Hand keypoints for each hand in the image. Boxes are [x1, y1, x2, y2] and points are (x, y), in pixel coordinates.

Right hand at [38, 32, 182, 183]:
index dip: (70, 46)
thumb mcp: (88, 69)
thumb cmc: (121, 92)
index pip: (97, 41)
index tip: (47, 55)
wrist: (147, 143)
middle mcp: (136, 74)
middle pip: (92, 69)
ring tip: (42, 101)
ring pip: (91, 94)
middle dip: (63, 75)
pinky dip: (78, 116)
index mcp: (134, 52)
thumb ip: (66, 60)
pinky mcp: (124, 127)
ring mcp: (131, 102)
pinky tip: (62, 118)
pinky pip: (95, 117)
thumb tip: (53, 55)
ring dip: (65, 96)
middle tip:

______

**WORK TO BE COMPLETED**
Return the lines above exactly, keeping every word.

**THE ANSWER**
Hand keypoints for each hand in the image. Boxes are [x1, y1, x2, y2] and points are (x, y), in pixel coordinates.

Right hand at [38, 32, 182, 183]:
index dip: (70, 46)
thumb mcp: (88, 69)
thumb cmc: (121, 92)
index pip: (97, 41)
index tip: (47, 55)
wrist: (147, 143)
middle mcp: (136, 74)
middle pip: (92, 69)
ring tip: (42, 101)
ring pip: (91, 94)
middle dip: (63, 75)
pinky dip: (78, 116)
index mcp: (134, 52)
thumb ip: (66, 60)
pinky mcp: (124, 127)
ring mcp: (131, 102)
pinky tip: (62, 118)
pinky pip: (95, 117)
thumb tip: (53, 55)
ring dip: (65, 96)
middle tip:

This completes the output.